2Geben?" frage ich verblüfft. Ich kann mir beim besten Willen keinen Reim darauf machen.
"Ja... Morgen ist schon Weihnachten... und ich dachte... Ich wollte es dir eigentlich zu Beginn des Schuljahres geben..."
Mir bleibt der Mund vor Staunen offen stehen. Mehrere Sekunden verstreichen und keiner sagt ein Wort. In einem jämmerlichen Versuch etwas zu erwidern beginne ich schließlich, eine unverständliche Antwort zu stottern. Cedric lächelt verlegen und zieht mich in eine versteckte Ecke unter der Treppe des Gemeinschaftsraumes. Blumenranken hängen vom Geländer bis auf den Boden herab und schützen uns vor den neugierigen Blicken unserer Mitschüler. Cedric durchsucht seine Umhängetasche und zieht schließlich eine kleine Box hervor, die er mir reicht. Mit zitternden Fingern löse ich die Verpackung und hebe den Deckel der Schachtel. Aus dem Inneren funkelt und strahlt mir etwas entgegen. Es ist ein silbernes Armband in welches ein ovaler Stein gefasst ist. Der Stein erinnert mich ein wenig an einen bläulich-weißen Opal, doch geht von ihm ein heller, kühler Schein aus und alle existierenden Farben scheinen sich in ihm zu spiegeln. Er ist schöner als alles andere, das meine Augen je erblickt haben. Ich berühre den Stein mit der Fingerspitze, der mir außergewöhnlich warm vorkommt. Schwerfällig löse ich schließlich meinen Blick von dem Stein und schaue Cedric an, der mich zurückhaltend anlächelt.
"Cedric... das ist der schönste Stein den ich je gesehen habe!" flüstere ich.
"Ich war vor der Quidditchweltmeisterschaft mit meinem Vater wandern, in Cornwall. Dort kann man viele seltene magische Steine finden... Dieser hier war der schönste den ich gefunden habe. Ich habe ihn dann in der Winkelgasse in ein Armband einfassen lassen. Schön, dass du dich freust."

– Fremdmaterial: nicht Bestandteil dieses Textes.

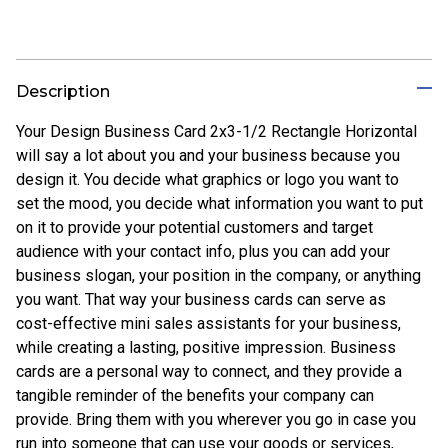
Description
Your Design Business Card 2x3-1/2 Rectangle Horizontal
will say a lot about you and your business because you
design it. You decide what graphics or logo you want to
set the mood, you decide what information you want to put
on it to provide your potential customers and target
audience with your contact info, plus you can add your
business slogan, your position in the company, or anything
you want. That way your business cards can serve as
cost-effective mini sales assistants for your business,
while creating a lasting, positive impression. Business
cards are a personal way to connect, and they provide a
tangible reminder of the benefits your company can
provide. Bring them with you wherever you go in case you
run into someone that can use your goods or services,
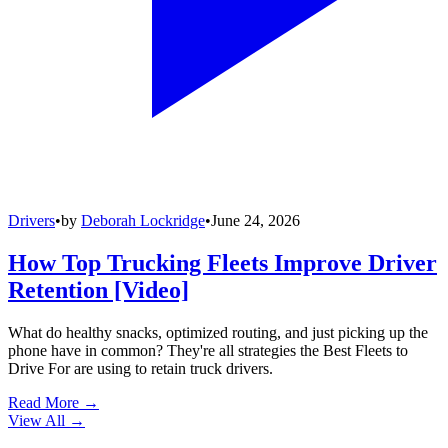
Drivers
•
by
Deborah Lockridge
•
June 24, 2026
How Top Trucking Fleets Improve Driver
Retention [Video]
What do healthy snacks, optimized routing, and just picking up the
phone have in common? They're all strategies the Best Fleets to
Drive For are using to retain truck drivers.
Read More →
View All
→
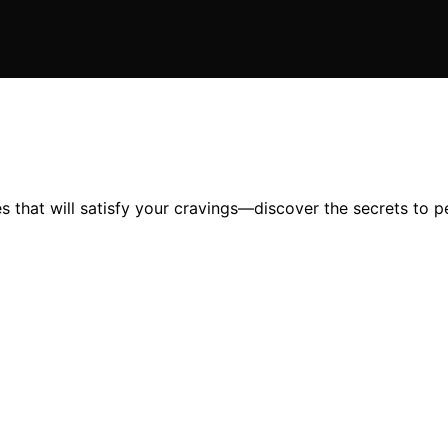
 that will satisfy your cravings—discover the secrets to pe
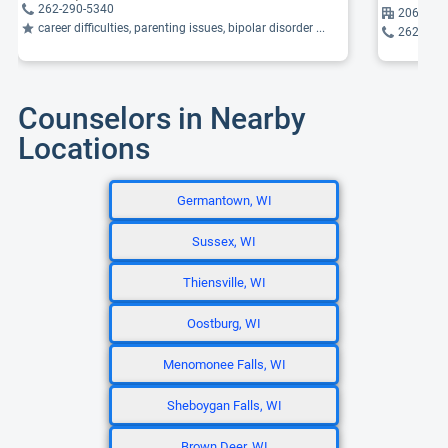
262-290-5340
2061 Che
career difficulties, parenting issues, bipolar disorder ...
262-376
Counselors in Nearby
Locations
Germantown, WI
Sussex, WI
Thiensville, WI
Oostburg, WI
Menomonee Falls, WI
Sheboygan Falls, WI
Brown Deer, WI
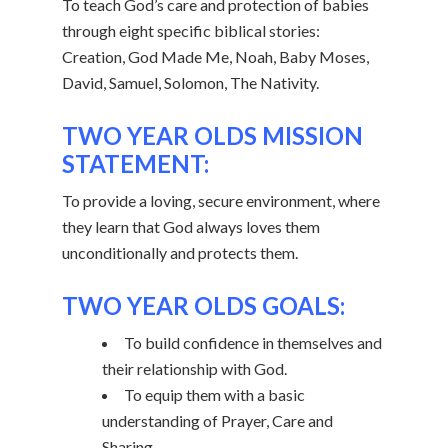
To teach God’s care and protection of babies
through eight specific biblical stories:
Creation, God Made Me, Noah, Baby Moses,
David, Samuel, Solomon, The Nativity.
TWO YEAR OLDS MISSION
STATEMENT:
To provide a loving, secure environment, where
they learn that God always loves them
unconditionally and protects them.
TWO YEAR OLDS GOALS:
To build confidence in themselves and
their relationship with God.
To equip them with a basic
understanding of Prayer, Care and
Sharing.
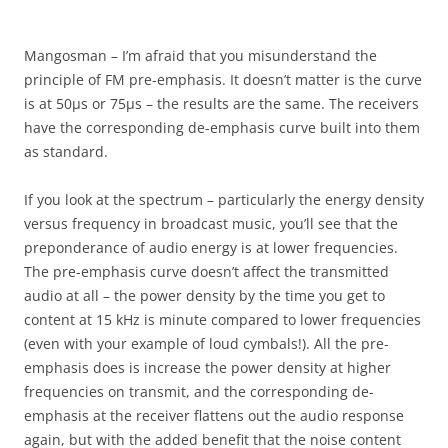
Mangosman – I’m afraid that you misunderstand the
principle of FM pre-emphasis. It doesn’t matter is the curve
is at 50µs or 75µs – the results are the same. The receivers
have the corresponding de-emphasis curve built into them
as standard.
If you look at the spectrum – particularly the energy density
versus frequency in broadcast music, you’ll see that the
preponderance of audio energy is at lower frequencies.
The pre-emphasis curve doesn’t affect the transmitted
audio at all – the power density by the time you get to
content at 15 kHz is minute compared to lower frequencies
(even with your example of loud cymbals!). All the pre-
emphasis does is increase the power density at higher
frequencies on transmit, and the corresponding de-
emphasis at the receiver flattens out the audio response
again, but with the added benefit that the noise content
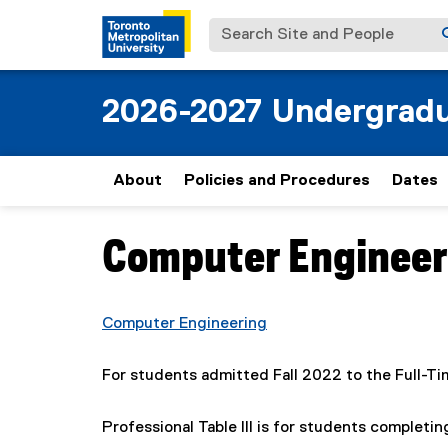
Search Site and People
2026-2027 Undergradu
About
Policies and Procedures
Dates
Computer Engineerin
You are now in the main content area
Computer Engineering
For students admitted Fall 2022 to the Full-T
Professional Table III is for students complet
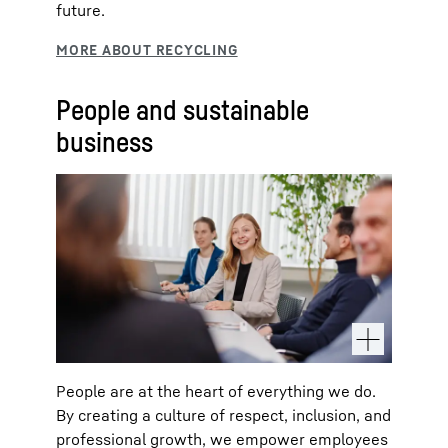
future.
People and sustainable
business
People are at the heart of everything we do.
By creating a culture of respect, inclusion, and
professional growth, we empower employees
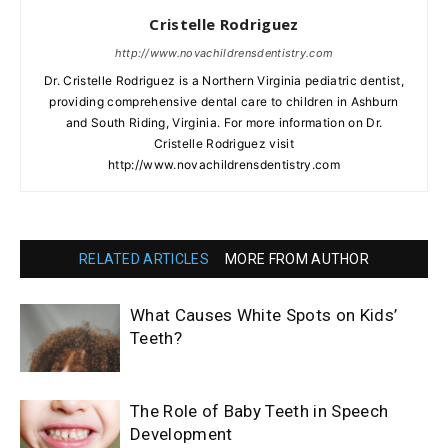
Cristelle Rodriguez
http://www.novachildrensdentistry.com
Dr. Cristelle Rodriguez is a Northern Virginia pediatric dentist,
providing comprehensive dental care to children in Ashburn
and South Riding, Virginia. For more information on Dr.
Cristelle Rodriguez visit
http://www.novachildrensdentistry.com
RELATED ARTICLES
MORE FROM AUTHOR
What Causes White Spots on Kids’
Teeth?
The Role of Baby Teeth in Speech
Development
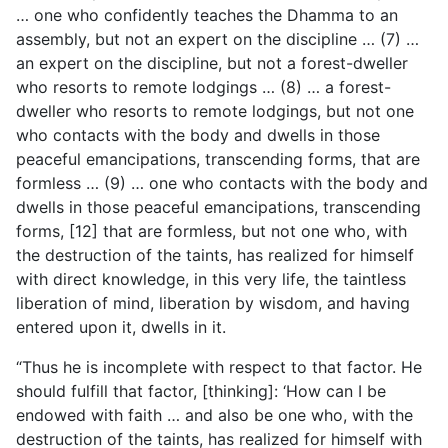
… one who confidently teaches the Dhamma to an
assembly, but not an expert on the discipline … (7) …
an expert on the discipline, but not a forest-dweller
who resorts to remote lodgings … (8) … a forest-
dweller who resorts to remote lodgings, but not one
who contacts with the body and dwells in those
peaceful emancipations, transcending forms, that are
formless … (9) … one who contacts with the body and
dwells in those peaceful emancipations, transcending
forms, [12] that are formless, but not one who, with
the destruction of the taints, has realized for himself
with direct knowledge, in this very life, the taintless
liberation of mind, liberation by wisdom, and having
entered upon it, dwells in it.
“Thus he is incomplete with respect to that factor. He
should fulfill that factor, [thinking]: ‘How can I be
endowed with faith … and also be one who, with the
destruction of the taints,
has realized for himself with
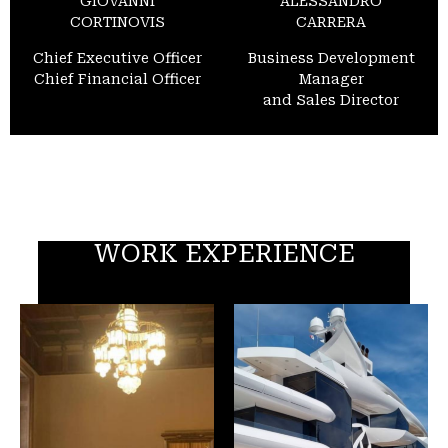
GIOVANNI
ALESSANDRO
CORTINOVIS
CARRERA
Chief Executive Officer
Business Development
Chief Financial Officer
Manager
and Sales Director
WORK EXPERIENCE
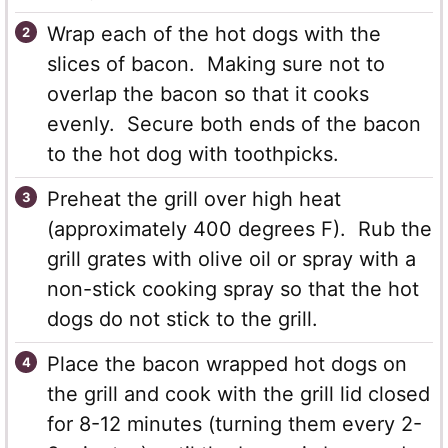
Wrap each of the hot dogs with the
slices of bacon. Making sure not to
overlap the bacon so that it cooks
evenly. Secure both ends of the bacon
to the hot dog with toothpicks.
Preheat the grill over high heat
(approximately 400 degrees F). Rub the
grill grates with olive oil or spray with a
non-stick cooking spray so that the hot
dogs do not stick to the grill.
Place the bacon wrapped hot dogs on
the grill and cook with the grill lid closed
for 8-12 minutes (turning them every 2-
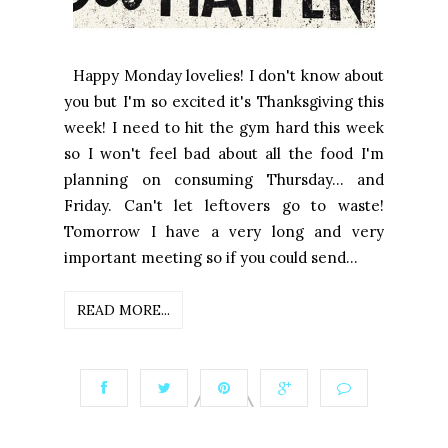
Happy Monday lovelies! I don't know about
you but I'm so excited it's Thanksgiving this
week! I need to hit the gym hard this week
so I won't feel bad about all the food I'm
planning on consuming Thursday... and
Friday. Can't let leftovers go to waste!
Tomorrow I have a very long and very
important meeting so if you could send...
READ MORE...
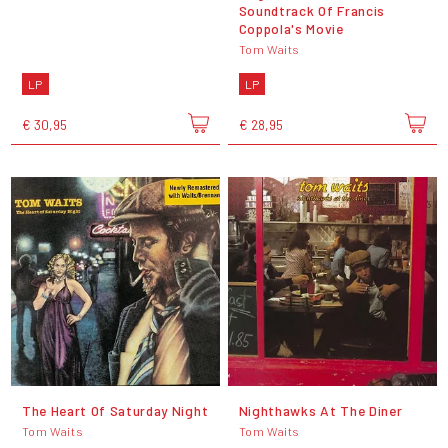
Soundtrack Of Francis
Coppola's Movie
Tom Waits
LP
LP
€ 30,95
€ 28,95
The Heart Of Saturday Night
Nighthawks At The Diner
Tom Waits
Tom Waits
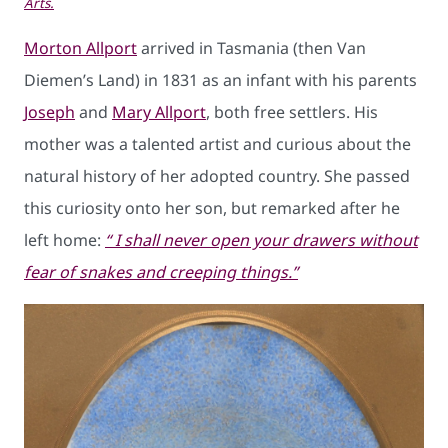
Arts.
Morton Allport
arrived in Tasmania (then Van
Diemen’s Land) in 1831 as an infant with his parents
Joseph
and
Mary Allport
, both free settlers. His
mother was a talented artist and curious about the
natural history of her adopted country. She passed
this curiosity onto her son, but remarked after he
left home:
“ I shall never open your drawers without
fear of snakes and creeping things.”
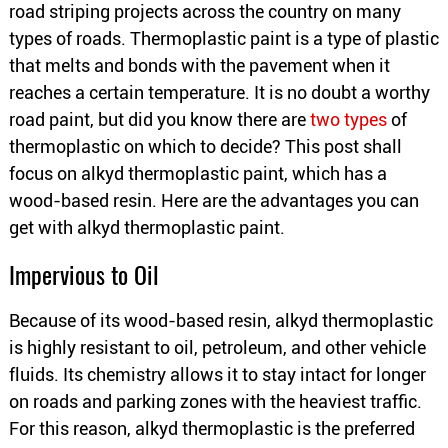
road striping projects across the country on many
types of roads. Thermoplastic paint is a type of plastic
that melts and bonds with the pavement when it
reaches a certain temperature. It is no doubt a worthy
road paint, but did you know there are
two types
of
thermoplastic on which to decide? This post shall
focus on alkyd thermoplastic paint, which has a
wood-based resin. Here are the advantages you can
get with alkyd thermoplastic paint.
Impervious to Oil
Because of its wood-based resin, alkyd thermoplastic
is highly resistant to oil, petroleum, and other vehicle
fluids. Its chemistry allows it to stay intact for longer
on roads and parking zones with the heaviest traffic.
For this reason, alkyd thermoplastic is the preferred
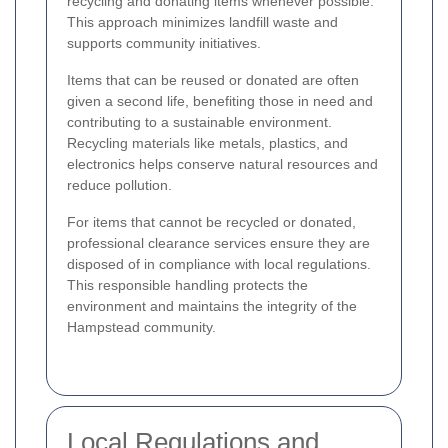
recycling and donating items whenever possible.
This approach minimizes landfill waste and
supports community initiatives.
Items that can be reused or donated are often
given a second life, benefiting those in need and
contributing to a sustainable environment.
Recycling materials like metals, plastics, and
electronics helps conserve natural resources and
reduce pollution.
For items that cannot be recycled or donated,
professional clearance services ensure they are
disposed of in compliance with local regulations.
This responsible handling protects the
environment and maintains the integrity of the
Hampstead community.
Local Regulations and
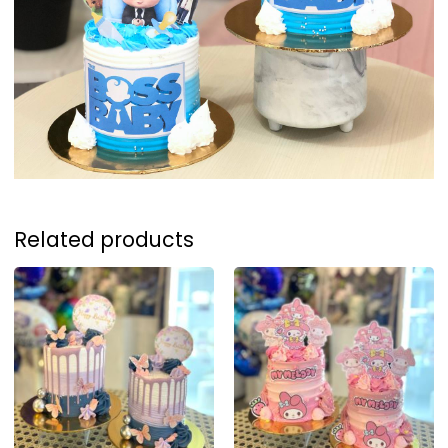
Related products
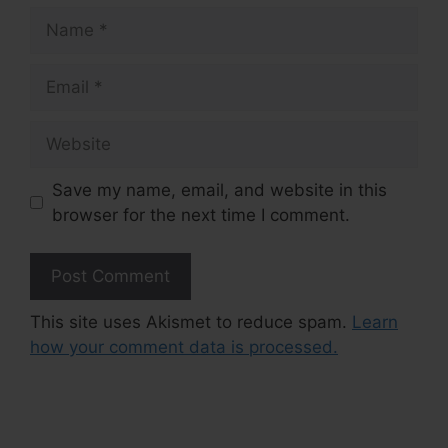
Name
Email
Website
Save my name, email, and website in this
browser for the next time I comment.
This site uses Akismet to reduce spam.
Learn
how your comment data is processed.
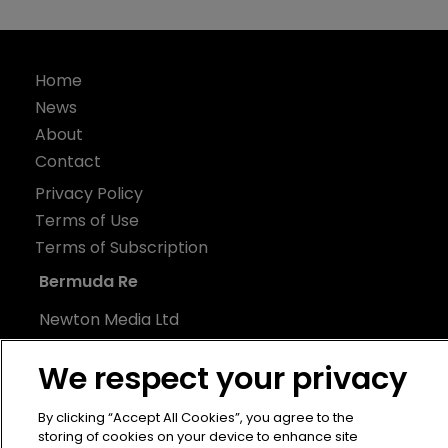
Home
News
About
Contact
Privacy Policy
Terms of Use
Terms of Subscription
Bermuda Re
Newton Media Ltd
Kingfisher House
We respect your privacy
21-23 Elmfield Road
BR1 1LT
By clicking “Accept All Cookies”, you agree to the
United Kingdom
storing of cookies on your device to enhance site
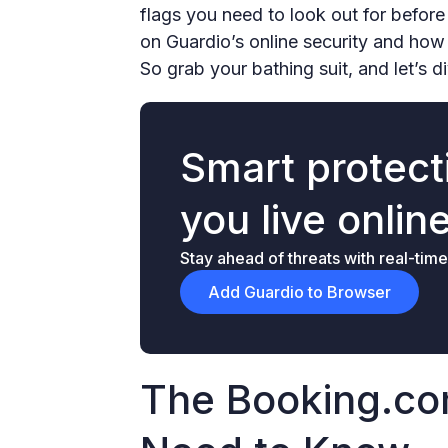
flags you need to look out for before
on Guardio’s online security and how
So grab your bathing suit, and let’s d
Smart protecti
you live onlin
Stay ahead of threats with real-time
Add Guardio to Browser
The Booking.c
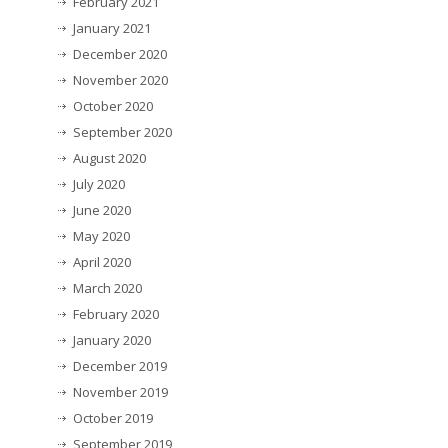
February 2021
January 2021
December 2020
November 2020
October 2020
September 2020
August 2020
July 2020
June 2020
May 2020
April 2020
March 2020
February 2020
January 2020
December 2019
November 2019
October 2019
September 2019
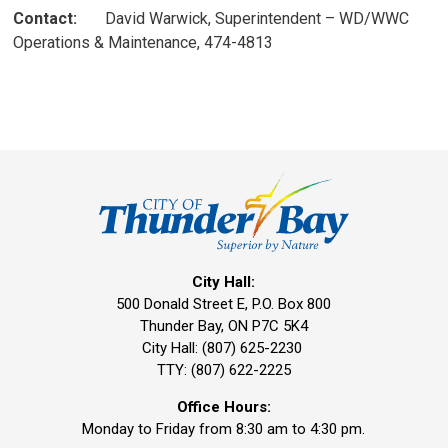
Contact:
David Warwick, Superintendent – WD/WWC 
Operations & Maintenance, 474-4813
City Hall:
500 Donald Street E, P.O. Box 800 
Thunder Bay, ON P7C 5K4
City Hall: (807) 625-2230
TTY: (807) 622-2225
Office Hours:
Monday to Friday from 8:30 am to 4:30 pm.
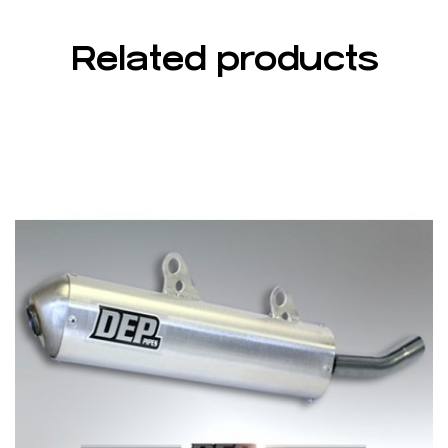
Related products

Er hatte das alles für mich getan? Ich stammele unzählige Male, wie dankbar ich bin. Und ein kleiner Funken Hoffnung erfüllt mich... Er hatte ihn mir geschenkt, nicht Cho...
Cedric strahlt mich an. "Soll ich es dir anlegen?"
Ich strecke ihm meinen Arm entgegen und er schließt vorsichtig den Verschluss um mein Handgelenk. Doch anschließend lässt er meine Hand nicht los, sondern behält sie weiter in seiner. Wir stehen so da, ohne ein Wort zu sagen, und sehen einander an. Cedric streckt seine andere Hand aus und streicht mir vorsichtig eine Strähne meines Haares aus dem Gesicht. Wir machen beide einen kleinen Schritt aufeinander zu und nur noch wenige Zentimeter trennen uns voneinander. Seine Hände streichen zart über meinen Rücken und ruhen dann auf meiner Hüfte. Doch im nächsten Moment tritt ein gequälter Ausdruck auf Cedric's Gesicht - Seine Hände ballen sich zu Fäusten, er lässt mich los und lehnt sich von mir weg.
"Ich kann das nicht..." stammelt er und schiebt mich noch ein Stück weiter von sich weg.
"Ist es wegen..." beginne ich, doch Cedric hat bereits zwei lange Schritte gemacht und ist schon fast bei der anliegenden Treppe angelangt, die zu dem Schlafsaal der Vertrauensschüler führt. Auf dem Treppenansatz dreht er sich nochmal um, murmelt 'Frohe Weihnachten' und verschwindet dann mit wehendem Umhang.